Apple researchers have gone public with new multimodal methods for training large language models using both text and images. The results are said to enable AI systems that are more powerful and flexible, which could have significant ramifications for future Apple products. These new models, which Apple calls MM1, support up to 30 billion parameters. The researchers identify multimodal large language models (MLLMs) as “the next frontier in foundation models,” which exceed the performance of LLMs and “excel at tasks like image captioning, visual question answering and natural language inference.”
“We demonstrate that for large-scale multimodal pre-training using a careful mix of image-caption, interleaved image-text, and text-only data is crucial for achieving state-of-the-art few-shot results across multiple benchmarks,” explains an Apple researcher paper.
VentureBeat reports the researchers discovered that both the resolution of input images and choice of image encoder had a substantial impact on model performance.
“We show that the image encoder together with image resolution and the image token count has substantial impact, while the vision-language connector design is of comparatively negligible importance,” the researchers write, leading to speculation that “continued scaling and refinement of the visual components of these multimodal models will be key to unlocking further gains,” according to VentureBeat.
Combining the computer vision and visual learning aspects with natural language output are similar challenges to those addressed by OpenAI with the robotics company Figure to train a robot called Figure 01 with strong visual comprehension, suggesting Apple interest in a higher-level AI assistant, or potentially robotics.

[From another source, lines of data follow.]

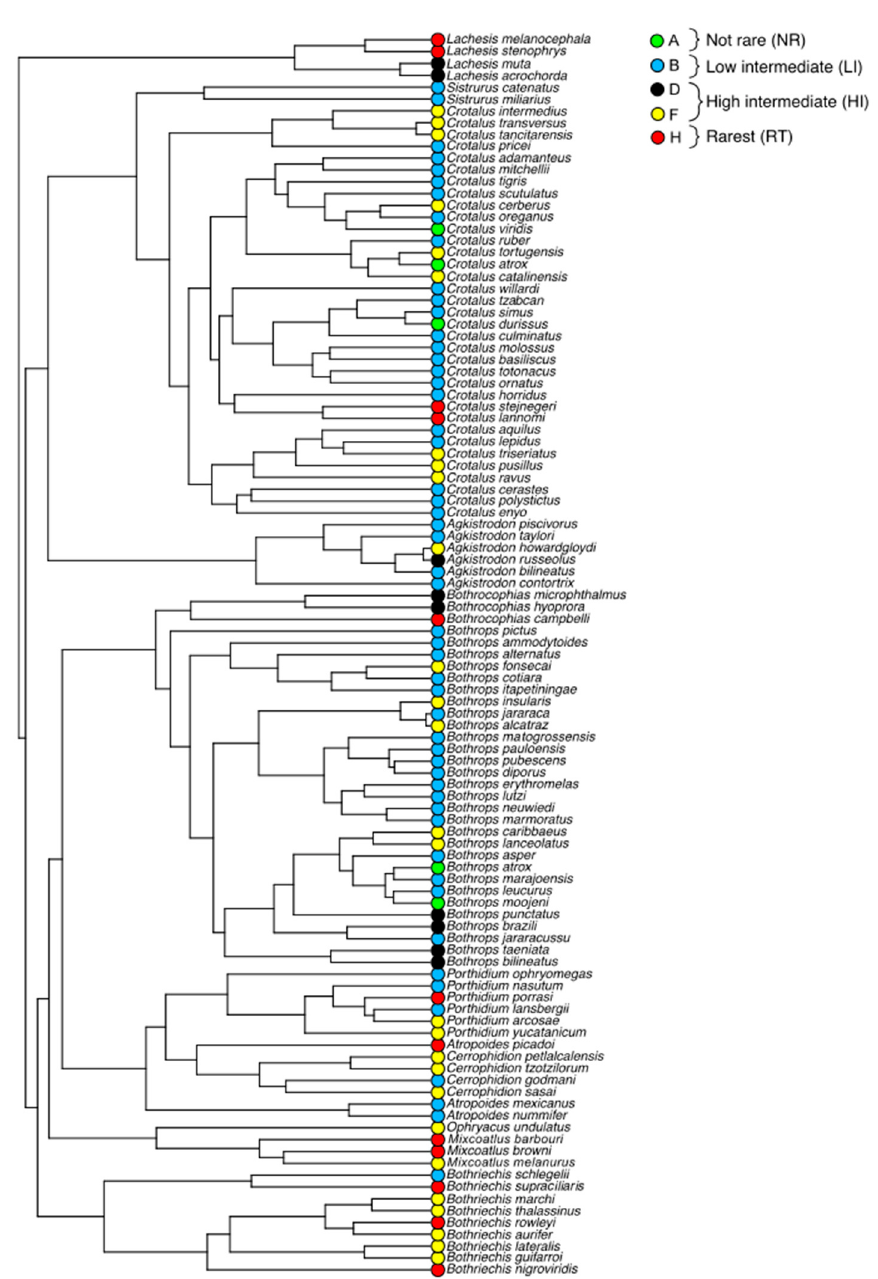
Figure 3. Phylogeny of the New World pitvipers, with colors representing different rarity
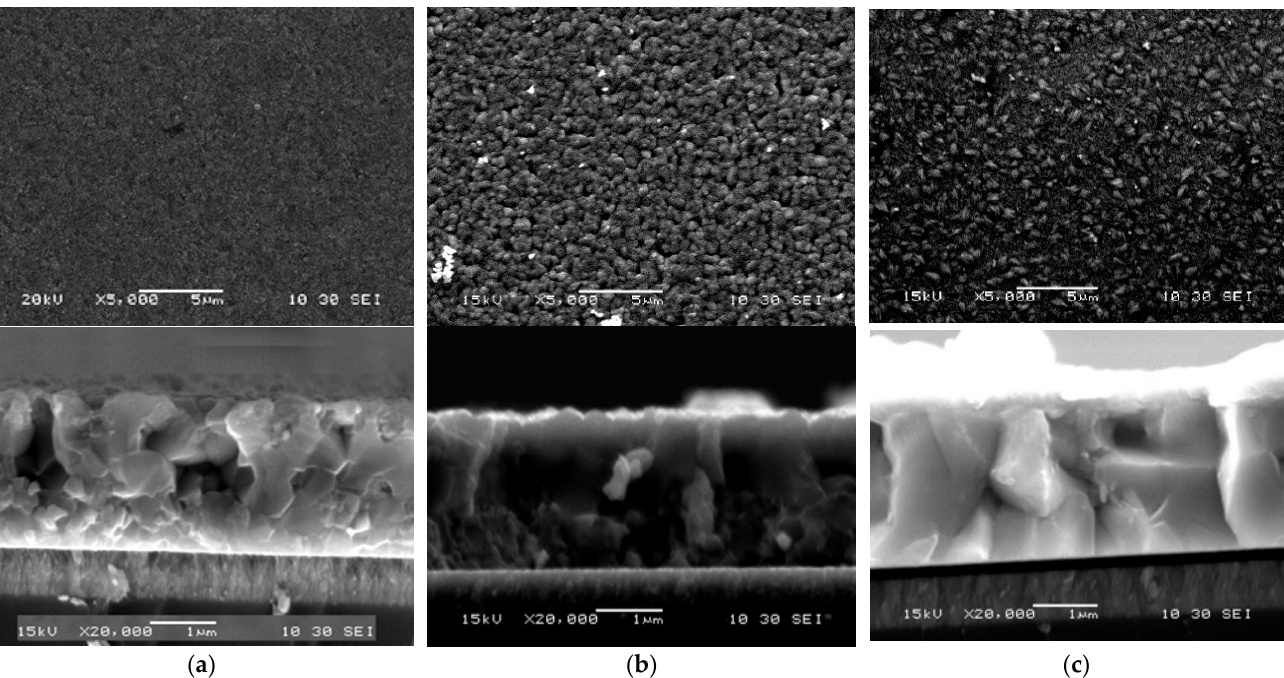
Figure 5. Scanning Electron Microscopy photographs of the CIGS films: reference ( a ), third stage LT ( b ) and third stage HT ( c ) recrystallized in a CuCl 2 environment.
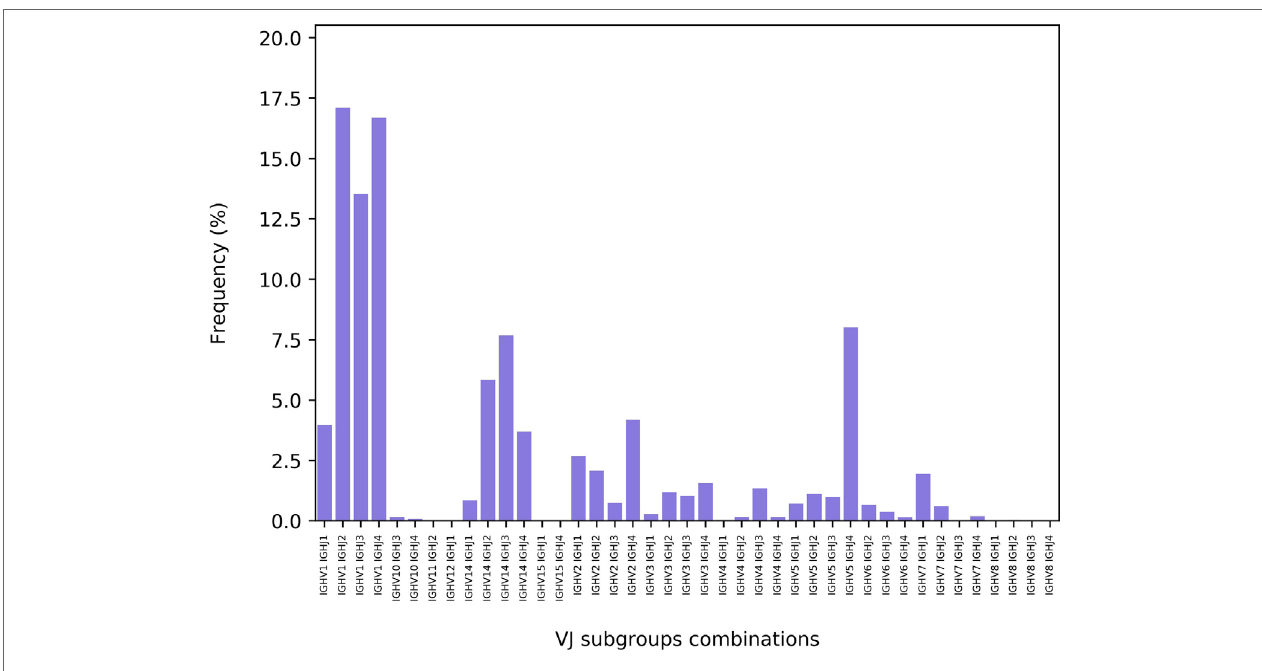
FIguRe 7 | The distribution of the V(D)J combinations in a next-generation sequencing replicate. Shown are the frequencies of the various combinations between the V and J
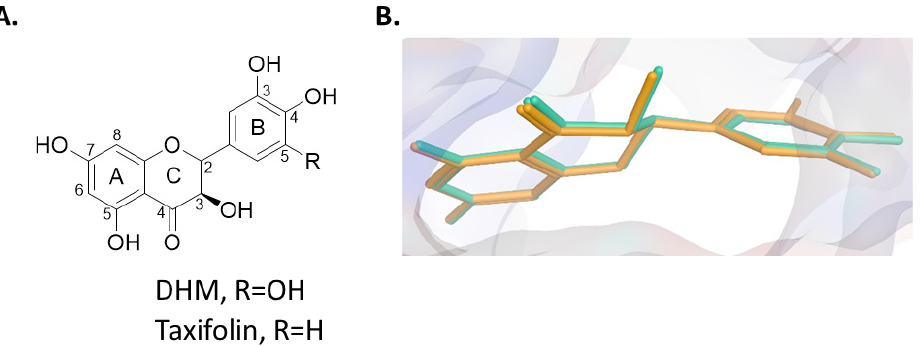
Figure 5. ( A ) Chemical structures of taxifolin (a potent Pgp ATPase inhibitor) and DHM, depicting variation only at the 5 ′ position of ring B. ( B ) Overlay of lowest binding energy conformations of taxifolin (green) and DHM (yellow) in NBD1 of human Pgp (PDB: 6C0V), depicting near-perfect overlap.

“The MM1 research comes as Apple has been ramping up its investments in artificial intelligence in an effort to catch up with rivals like Google, Microsoft, and Amazon who have raced ahead in integrating generative AI capabilities into their products,” writes VentureBeat.
Apple is expected to spend $1 billion per year on AI development with an ultimate goal of putting GenAI on all its devices, per a Bloomberg report. A secret AI framework called Ajax and a chatbot currently named Apple GPT are among the projects said to be in the works.
SiliconANGLE writes that “Apple’s previous work on multimodal LLMs includes Ferret, a model that was quietly open-sourced in October before being noticed in December.”